01777777777777777777777 [std.conv.octal]
Steven Schveighoffer
schveiguy at gmail.com
Thu Apr 7 19:59:24 UTC 2022
On 4/7/22 3:18 PM, kdevel wrote:
> On Thursday, 7 April 2022 at 16:38:58 UTC, Adam Ruppe wrote:
>> On Thursday, 7 April 2022 at 16:28:39 UTC, kdevel wrote:
>>> That was not my objection. My point is that it won't compile for
>>> certain valid octal literals.
>>
>> They're not actually octal literals.
>
> You certainly don't want to dispute that
>
> 01777777777777777777777
>
> is actually an octal literal whose value fits in a ulong?
but that's not what you gave to the compiler. for
`octal!1777777777777777777777`, the number part of that expression isn't
a valid literal that fits in a ulong.
>
> The method does not work for most of the possible octal literals whose
> values fit in a ulong. I would call it an inconvenience method.
It works for all numbers below 288,230,376,151,711,744 (i.e. up to 58 bits).

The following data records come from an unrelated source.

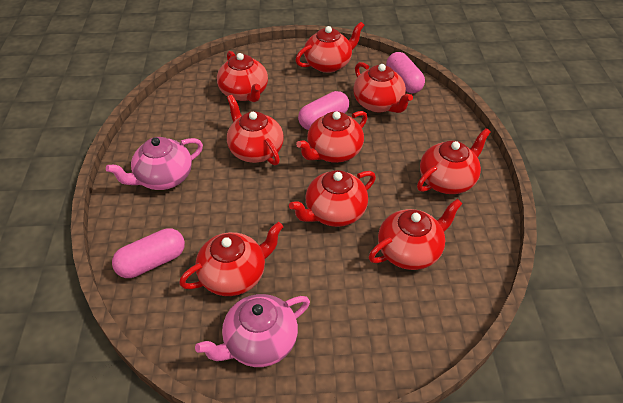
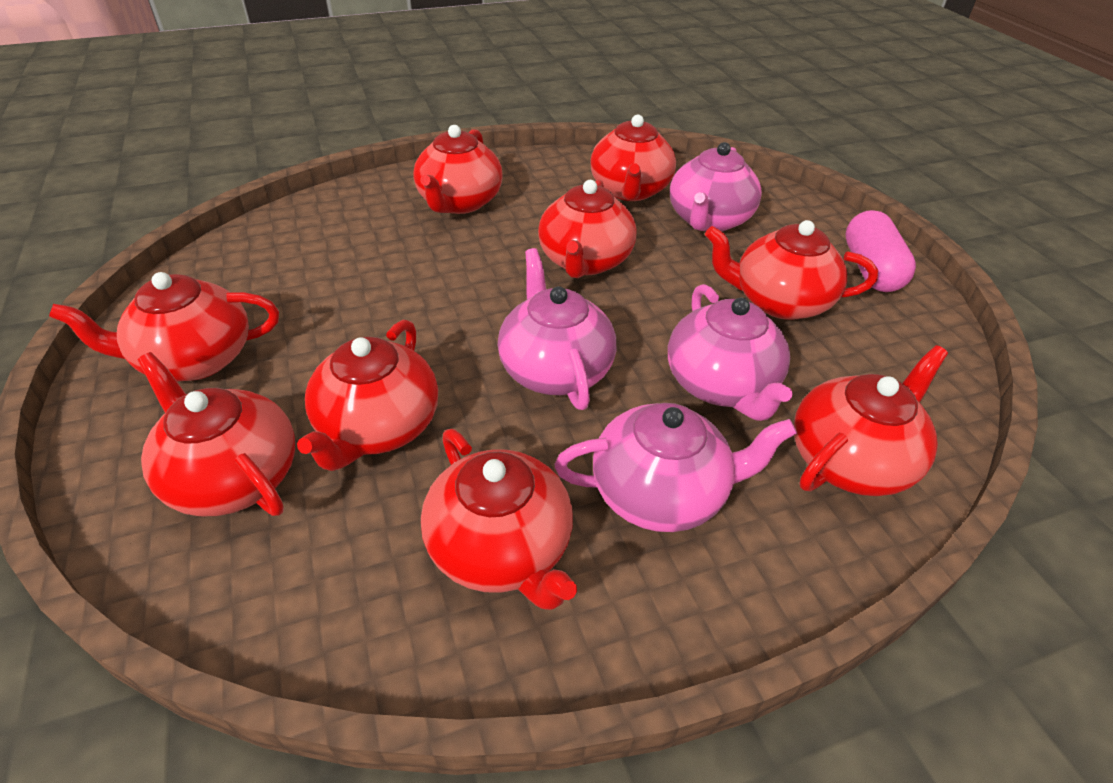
pink capsule: [112,228,185,278] [298,91,349,130] [386,52,425,93] = 3 -> [845,210,916,292] = 1
pink teapot: [106,137,203,190] [195,294,310,367] = 2 -> [498,248,616,410] [555,403,797,532] [668,284,793,421] [670,142,762,231] = 4

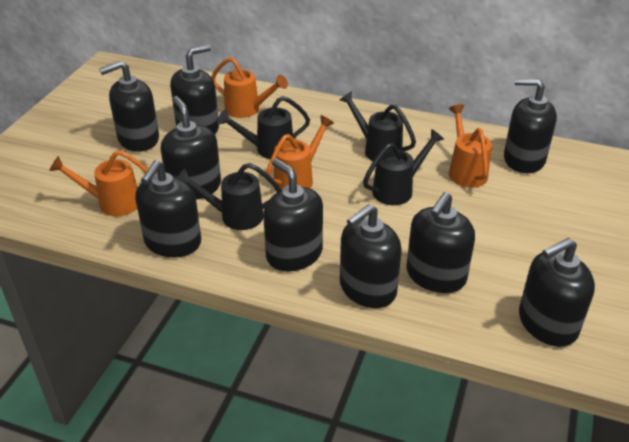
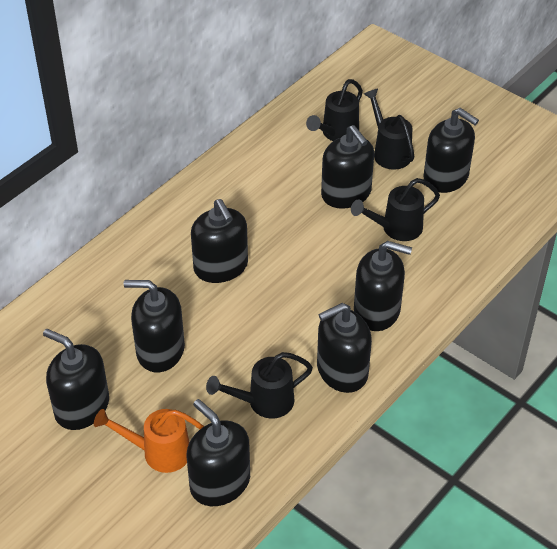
black soap dispenser: [99,61,159,152] [135,160,201,257] [161,96,221,200] [170,45,219,134] [263,158,323,271] [340,204,402,308] [406,192,475,293] [504,78,557,173] [519,238,595,347] = 9 -> [43,329,109,430] [124,280,185,372] [187,399,250,506] [191,199,248,283] [317,303,372,393] [321,125,374,209] [354,241,412,331] [424,108,479,193] = 8
orange watering can: [49,150,148,216] [211,57,288,118] [266,115,334,190] [449,104,492,188] = 4 -> [94,409,204,473] = 1

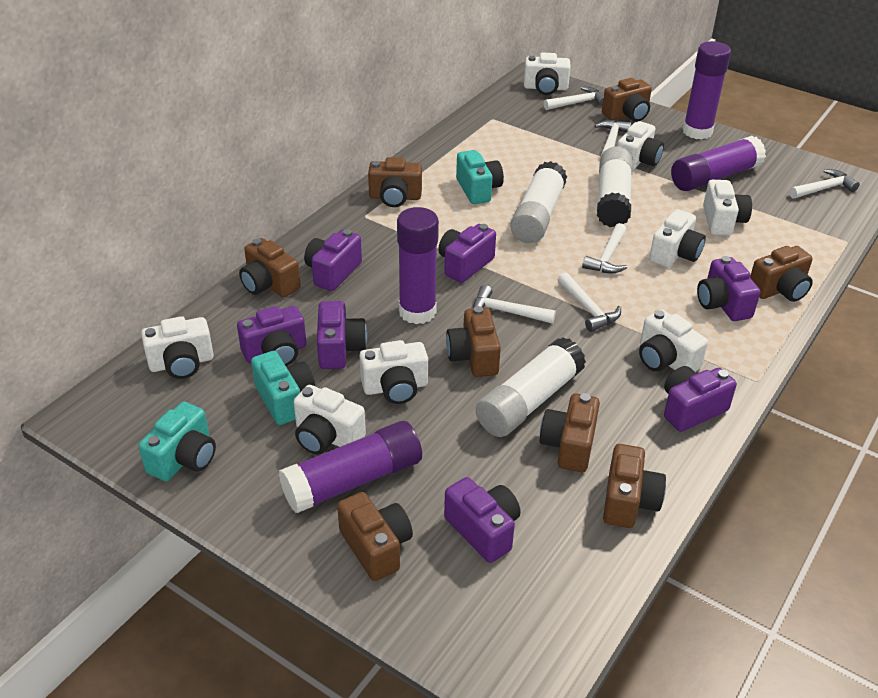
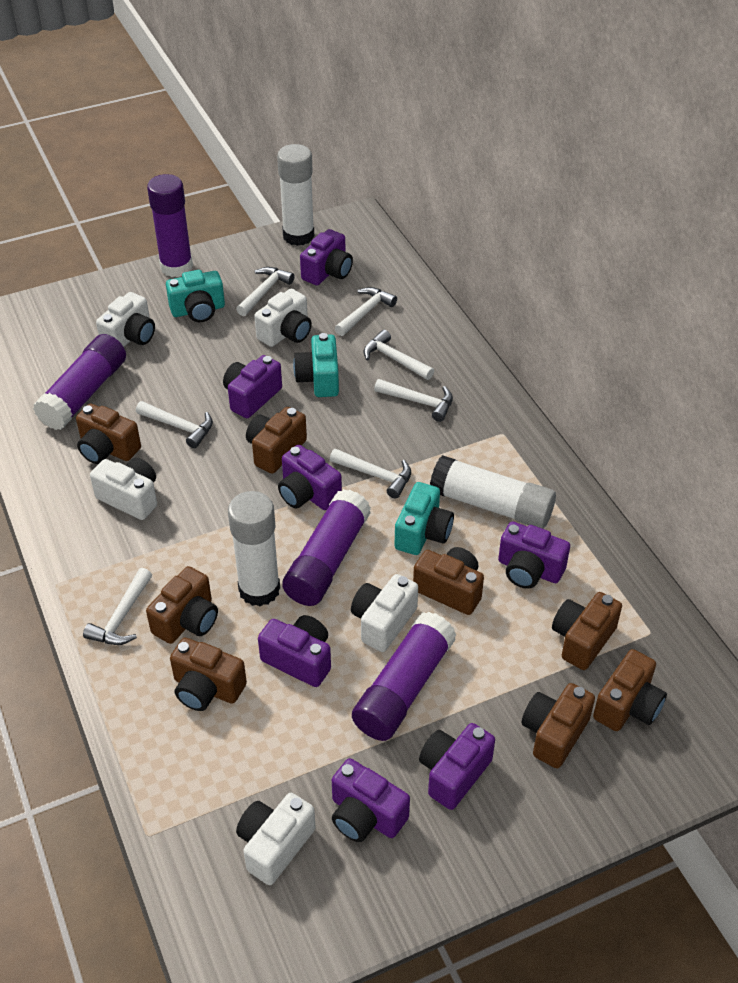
white camera: [141,316,214,379] [294,385,366,455] [359,340,428,404] [524,53,571,95] [617,121,664,170] [639,309,708,372] [649,209,706,268] [703,180,752,236] = 8 -> [90,458,157,520] [96,292,155,347] [236,793,316,885] [254,289,312,347] [351,574,418,652] = 5
white hammer: [473,285,556,324] [544,87,604,110] [558,272,621,332] [582,223,627,273] [595,120,632,155] [789,169,860,198] = 6 -> [83,568,152,645] [136,401,213,448] [236,267,295,316] [330,449,411,499] [335,287,397,336] [363,330,434,380] [374,379,453,422] = 7

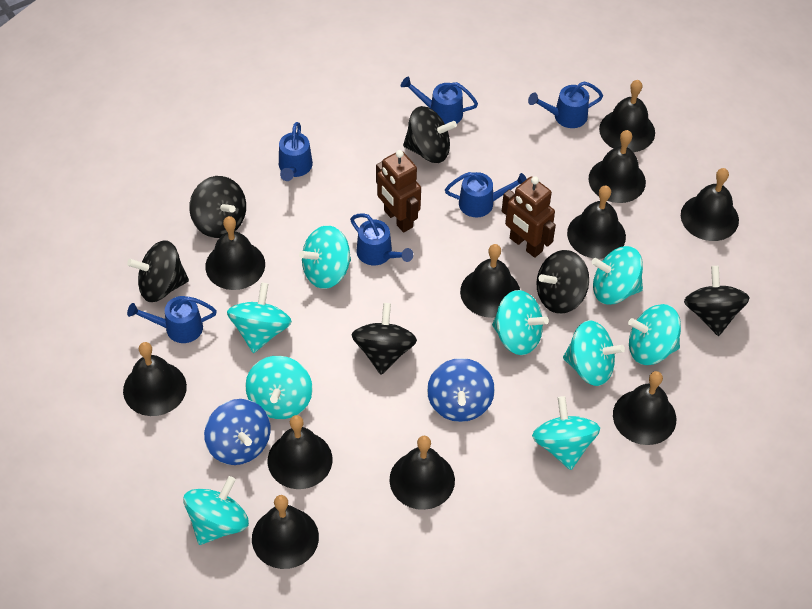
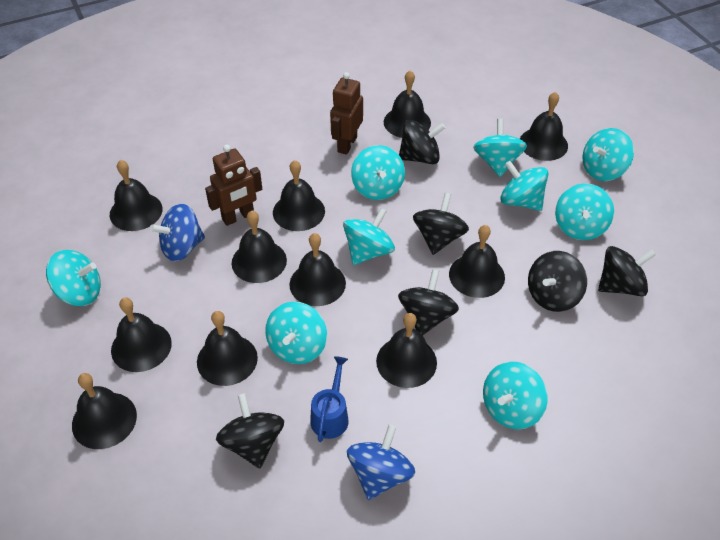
blue watering can: [127,296,217,343] [279,122,313,181] [350,213,413,265] [401,76,478,124] [445,172,527,217] [528,82,603,128] = 6 -> [310,356,349,442] = 1

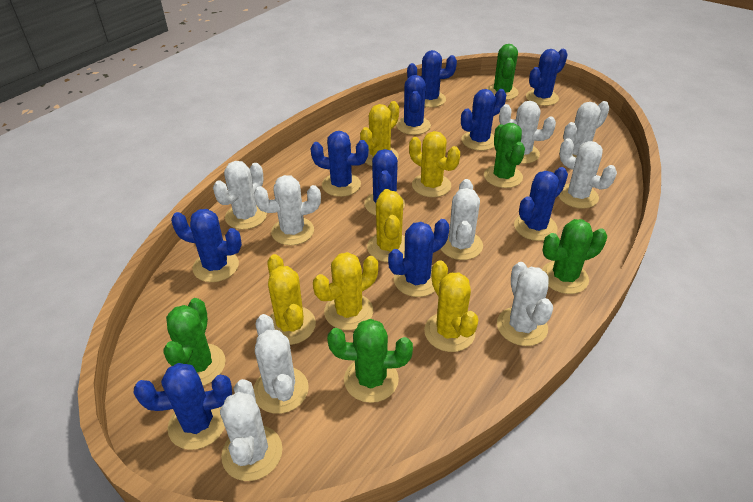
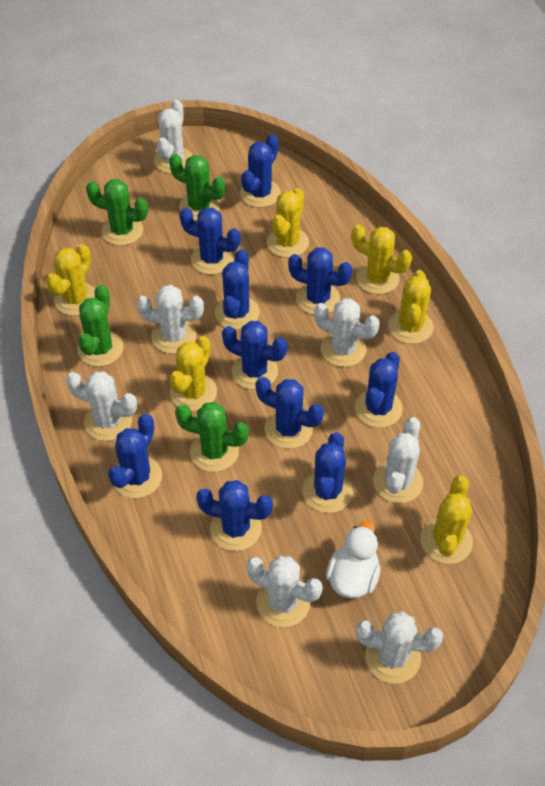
green cactus: [164,298,226,386] [327,319,413,403] [484,123,525,188] [487,44,519,100] [542,219,607,294] = 5 -> [78,285,124,367] [86,179,148,246] [169,154,225,221] [175,402,249,472] = 4
white cactus: [213,161,267,230] [220,379,282,481] [253,314,309,414] [254,175,321,245] [441,179,483,260] [497,262,553,346] [499,101,556,164] [558,138,617,209] [559,101,609,157] = 9 -> [66,371,137,441] [137,285,204,354] [154,100,193,174] [246,556,323,627] [314,298,380,367] [356,611,443,684] [373,417,423,503] = 7
white duck: none = 0 -> [326,521,381,599] = 1

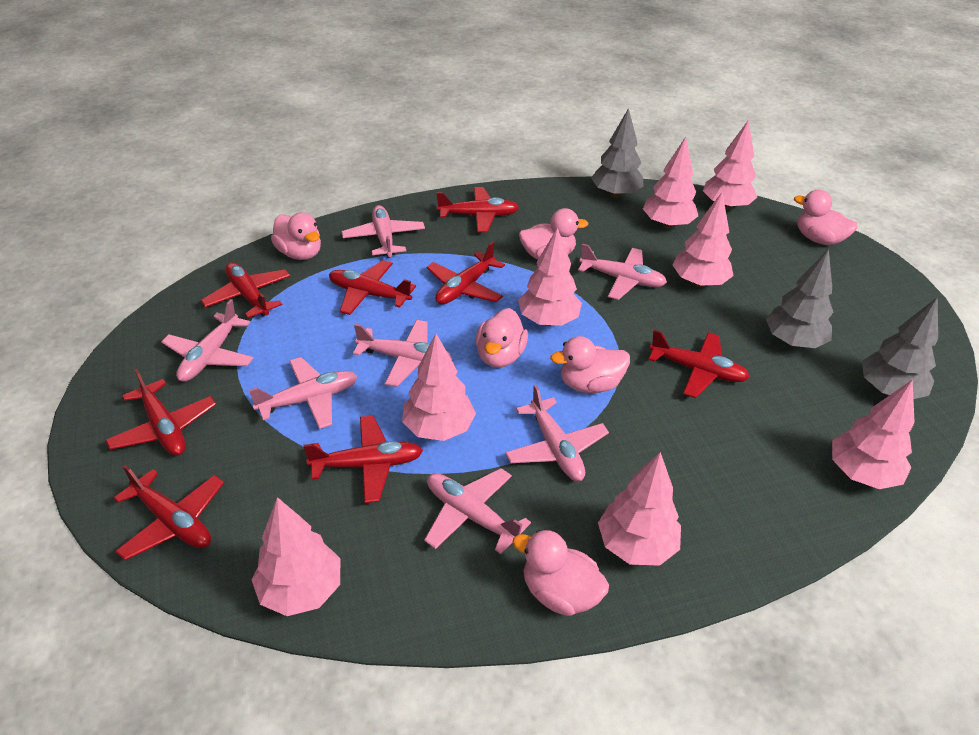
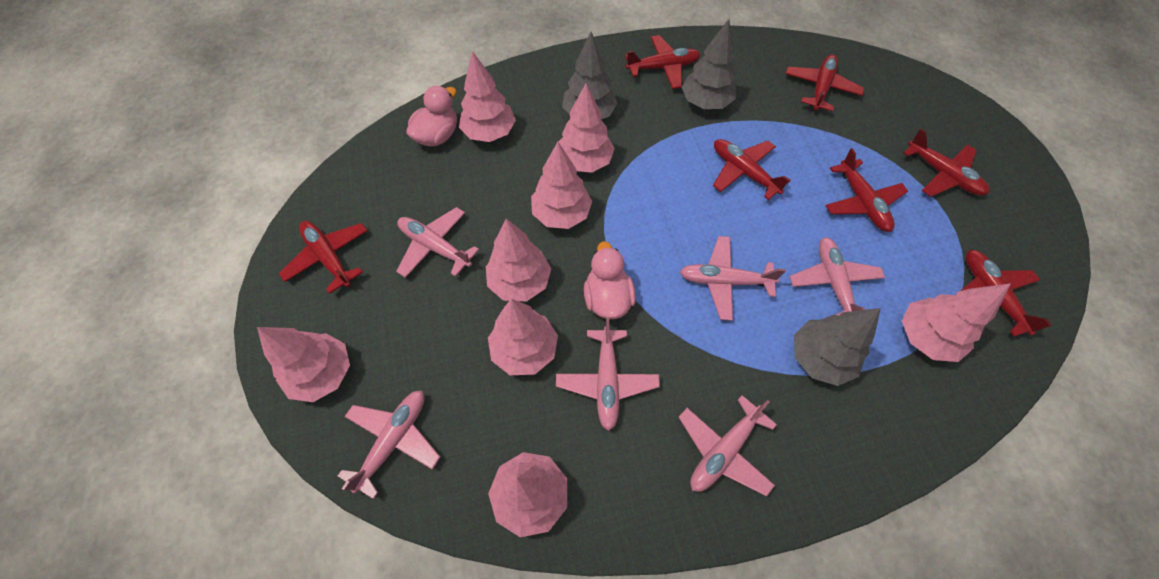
pink duck: [271,212,321,260] [476,308,528,368] [512,530,609,616] [519,208,588,260] [550,336,630,393] [794,190,858,245] = 6 -> [406,86,457,146] [584,241,636,319] = 2
pink plane: [161,299,254,382] [249,357,357,429] [342,205,425,258] [353,320,453,387] [424,468,531,554] [505,384,609,481] [578,243,667,300] = 7 -> [338,391,440,499] [396,207,479,278] [556,318,660,431] [679,395,777,496] [680,236,786,321] [789,237,885,316] = 6
red plane: [105,369,216,456] [114,465,224,560] [201,262,290,318] [303,416,423,503] [329,260,416,315] [427,241,505,304] [436,187,519,232] [648,330,750,398] = 8 -> [279,221,368,294] [625,35,701,89] [713,139,791,200] [785,54,864,111] [825,148,908,232] [904,129,989,197] [960,250,1052,337] = 7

So, yeah, not all of them. But many of them.
But I kind of agree with you that the integer one is full of problems.
Another problem I just realized:
```d
auto x1 = octal!17777777777;
auto x2 = octal!"17777777777";
pragma(msg, typeof(x1)); // long
pragma(msg, typeof(x2)); // int
```
Why? because `octal(T)` takes the type of `T`
And there's no way to fix it. Because you'd want `octal!1L` to be long,
so you can't just look at the value.
We might want to just undocument the integer version.